National Multiple Sclerosis Center, Melsbroek, Belgium.
J Cereb Blood Flow Metab. 2015 Sep;35(9):1406-10. doi: 10.1038/jcbfm.2015.131. Epub 2015 Jun 24.
The exact pathogenesis of multiple sclerosis (MS) is incompletely understood. Although auto-immune responses have an important role in the development of hallmark focal demyelinating lesions, the underlying mechanism of axonal degeneration, the other key player in MS pathology and main determinant of long-term disability, remains unclear and corresponds poorly with inflammatory disease activity. Perfusion-weighted imaging studies have demonstrated that there is a widespread cerebral hypoperfusion in patients with MS, which is present from the early beginning to more advanced disease stages. This reduced cerebral blood flow (CBF) does not seems to be secondary to loss of axonal integrity with decreased metabolic demands but appears to be mediated by elevated levels of the potent vasospastic peptide endothelin-1 in the cerebral circulation. Evidence is evolving that cerebral hypoperfusion in MS is associated with chronic hypoxia, focal lesion formation, diffuse axonal degeneration, cognitive dysfunction, and fatigue. Restoring CBF may therefore emerge as a new therapeutic target in MS.

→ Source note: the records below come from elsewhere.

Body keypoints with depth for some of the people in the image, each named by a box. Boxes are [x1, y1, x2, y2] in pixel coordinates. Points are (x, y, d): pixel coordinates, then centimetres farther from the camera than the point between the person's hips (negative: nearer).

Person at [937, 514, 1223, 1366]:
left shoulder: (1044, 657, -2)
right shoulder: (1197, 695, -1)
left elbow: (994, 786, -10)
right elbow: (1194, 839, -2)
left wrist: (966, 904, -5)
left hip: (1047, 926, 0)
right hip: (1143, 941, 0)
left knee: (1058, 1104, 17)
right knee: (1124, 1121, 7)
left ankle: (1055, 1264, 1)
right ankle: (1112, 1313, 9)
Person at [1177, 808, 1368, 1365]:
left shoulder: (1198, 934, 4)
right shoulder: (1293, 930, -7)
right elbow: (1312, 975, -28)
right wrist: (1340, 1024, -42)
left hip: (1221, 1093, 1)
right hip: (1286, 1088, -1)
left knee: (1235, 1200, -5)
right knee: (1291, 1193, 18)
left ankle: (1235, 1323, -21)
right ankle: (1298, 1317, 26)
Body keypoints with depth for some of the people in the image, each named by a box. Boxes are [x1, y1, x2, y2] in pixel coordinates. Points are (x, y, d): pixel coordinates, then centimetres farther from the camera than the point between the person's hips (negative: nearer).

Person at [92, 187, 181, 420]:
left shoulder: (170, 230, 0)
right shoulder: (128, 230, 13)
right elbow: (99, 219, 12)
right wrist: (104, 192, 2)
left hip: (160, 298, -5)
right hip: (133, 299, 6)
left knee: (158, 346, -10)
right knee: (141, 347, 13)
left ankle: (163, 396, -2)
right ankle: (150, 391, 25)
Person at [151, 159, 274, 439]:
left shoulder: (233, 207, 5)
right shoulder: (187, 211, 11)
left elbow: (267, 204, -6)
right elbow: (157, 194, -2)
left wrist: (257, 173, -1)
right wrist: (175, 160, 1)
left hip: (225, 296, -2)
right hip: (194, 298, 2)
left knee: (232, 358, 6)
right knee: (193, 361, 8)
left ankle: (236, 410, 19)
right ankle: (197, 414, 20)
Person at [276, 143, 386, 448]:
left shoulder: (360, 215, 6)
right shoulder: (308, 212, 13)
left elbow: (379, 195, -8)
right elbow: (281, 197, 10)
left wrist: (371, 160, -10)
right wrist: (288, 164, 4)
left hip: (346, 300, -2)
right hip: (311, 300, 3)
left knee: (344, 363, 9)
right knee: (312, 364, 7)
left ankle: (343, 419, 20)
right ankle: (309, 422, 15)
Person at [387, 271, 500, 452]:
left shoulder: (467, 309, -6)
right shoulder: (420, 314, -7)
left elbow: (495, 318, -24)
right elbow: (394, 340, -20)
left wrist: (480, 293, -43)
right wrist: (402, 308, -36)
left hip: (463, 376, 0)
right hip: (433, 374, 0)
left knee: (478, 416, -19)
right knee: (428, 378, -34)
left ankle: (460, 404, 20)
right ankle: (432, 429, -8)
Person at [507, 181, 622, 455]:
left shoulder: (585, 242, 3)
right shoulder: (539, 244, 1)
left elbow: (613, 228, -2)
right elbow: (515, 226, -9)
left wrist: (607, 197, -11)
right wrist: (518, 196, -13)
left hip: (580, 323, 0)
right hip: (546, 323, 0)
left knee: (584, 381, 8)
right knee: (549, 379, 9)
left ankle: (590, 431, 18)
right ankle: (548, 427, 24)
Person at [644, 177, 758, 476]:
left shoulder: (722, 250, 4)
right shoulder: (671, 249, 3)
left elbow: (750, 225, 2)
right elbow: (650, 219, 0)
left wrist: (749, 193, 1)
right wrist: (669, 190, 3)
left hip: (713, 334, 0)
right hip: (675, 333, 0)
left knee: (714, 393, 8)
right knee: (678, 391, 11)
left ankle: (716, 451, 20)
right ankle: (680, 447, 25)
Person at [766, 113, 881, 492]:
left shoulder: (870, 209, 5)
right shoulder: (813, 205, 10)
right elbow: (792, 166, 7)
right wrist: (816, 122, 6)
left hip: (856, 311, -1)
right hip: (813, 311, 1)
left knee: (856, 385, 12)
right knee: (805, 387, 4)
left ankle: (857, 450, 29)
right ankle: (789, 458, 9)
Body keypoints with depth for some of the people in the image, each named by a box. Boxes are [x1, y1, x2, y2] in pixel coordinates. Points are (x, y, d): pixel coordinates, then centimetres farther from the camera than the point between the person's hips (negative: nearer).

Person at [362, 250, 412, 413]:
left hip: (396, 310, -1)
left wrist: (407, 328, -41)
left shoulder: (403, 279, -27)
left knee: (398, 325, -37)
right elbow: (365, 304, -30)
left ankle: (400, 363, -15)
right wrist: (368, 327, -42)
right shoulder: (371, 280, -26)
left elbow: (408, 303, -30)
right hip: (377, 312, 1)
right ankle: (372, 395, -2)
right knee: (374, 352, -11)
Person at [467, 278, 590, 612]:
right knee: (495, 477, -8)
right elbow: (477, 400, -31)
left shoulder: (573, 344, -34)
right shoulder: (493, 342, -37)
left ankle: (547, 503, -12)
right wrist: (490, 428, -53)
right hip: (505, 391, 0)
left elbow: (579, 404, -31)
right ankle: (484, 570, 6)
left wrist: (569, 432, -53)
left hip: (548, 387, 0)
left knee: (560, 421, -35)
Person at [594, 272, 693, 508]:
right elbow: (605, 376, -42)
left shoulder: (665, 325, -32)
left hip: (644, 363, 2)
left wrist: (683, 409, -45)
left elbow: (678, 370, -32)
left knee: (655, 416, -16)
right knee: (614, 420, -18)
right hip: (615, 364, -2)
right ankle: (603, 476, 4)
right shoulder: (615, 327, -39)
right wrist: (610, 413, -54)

多发性硬化症(MS)的确切发病机制尚未完全明确。尽管自身免疫反应在标志性局灶性脱髓鞘病变的发展中起重要作用,但轴索变性的潜在机制仍不清楚,轴索变性是MS病理中的另一个关键因素,也是长期残疾的主要决定因素,且与炎症疾病活动度的关联性较差。灌注加权成像研究表明,MS患者存在广泛的脑灌注不足,从疾病早期到更晚期阶段均有出现。这种脑血流量(CBF)减少似乎并非继发于轴索完整性丧失及代谢需求降低,而是似乎由脑循环中强效血管痉挛肽内皮素-1水平升高所介导。越来越多的证据表明,MS中的脑灌注不足与慢性缺氧、局灶性病变形成、弥漫性轴索变性、认知功能障碍和疲劳有关。因此,恢复脑血流量可能成为MS的一个新的治疗靶点。